TEXT SEGMENT

------

Unfortunately, what underachievers 'learn' from this experience is that they are stupid, not that they - for whatever reason - got behind and therefore don't understand what's going on: 'The others do, but I don't, and the teacher tells me that I'm supposed to, so what's wrong with me?' (Hardly ever: '... so what's wrong with the way that school is organized?')
A rational system of education would expect children to learn certain things to a certain level, and those who didn't would have to do it again, maybe in a different manner.
Only a class society would let ignorant illiterates out at the other end and blame this condition on their inferior g. And smug educated graduates, convinced that their superior gs are the cause of the difference (and consequently the cause of class society).
Einstein also got this right.
 
The threat is cause of the situationally decreased ability.

It's a well recognized, very real phenomenon.

https://www.ncbi.nlm.nih.gov/pmc/articles/PMC2570773/
At 50 I decided to take a bunch of college math classes to upgrade my recently acquired teaching certificate. I started with Intermediate Algebra. I'm pretty sure the anti-anxiety medication I took was making it harder to retain information - I got a "D." I then needed to test into College Algebra, as the prerequisite was a "C" or better in Intermediate Algebra. I took the test and tested out of College Algebra, which I signed up for anyway.

The difference was in the test format. At the assessment center you could take all day. Knowing I wasn't having to race against a clock made me much more relaxed. It made it easy to identify with HS students who were having similar difficulties.
 
Long-term, the education solution is to let each student progress at his or her natural rate with more of a Coursera approach. There really is no need for millions of teachers around the country; what makes more sense is lectures by top educators around the world followed by problems based on the material. The former teachers will be performing more of a secondary role, helping any students that need assistance, but mostly letting the top students proceed at their own pace.
 
Do you actually think that teachers don't already let "the top students proceed at their own pace"?

------

DATASET EXTRACT
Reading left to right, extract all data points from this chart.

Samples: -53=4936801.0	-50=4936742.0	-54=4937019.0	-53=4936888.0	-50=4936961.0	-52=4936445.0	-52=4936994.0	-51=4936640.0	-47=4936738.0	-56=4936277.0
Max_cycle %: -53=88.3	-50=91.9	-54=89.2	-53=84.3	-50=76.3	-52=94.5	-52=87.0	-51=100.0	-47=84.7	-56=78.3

------

ACTIVITIES
a - In the text on schooling and ability, what grade did the writer receive in Intermediate Algebra?
b - From the text on schooling and ability, output the stretch from "https://www.ncbi.nlm.nih.gov/pmc/articles/PMC2570773/" through "up for anyway.".

ANSWERS TO THE EXERCISE
a - A "D."

b -
https://www.ncbi.nlm.nih.gov/pmc/articles/PMC2570773/
At 50 I decided to take a bunch of college math classes to upgrade my recently acquired teaching certificate. I started with Intermediate Algebra. I'm pretty sure the anti-anxiety medication I took was making it harder to retain information - I got a "D." I then needed to test into College Algebra, as the prerequisite was a "C" or better in Intermediate Algebra. I took the test and tested out of College Algebra, which I signed up for anyway.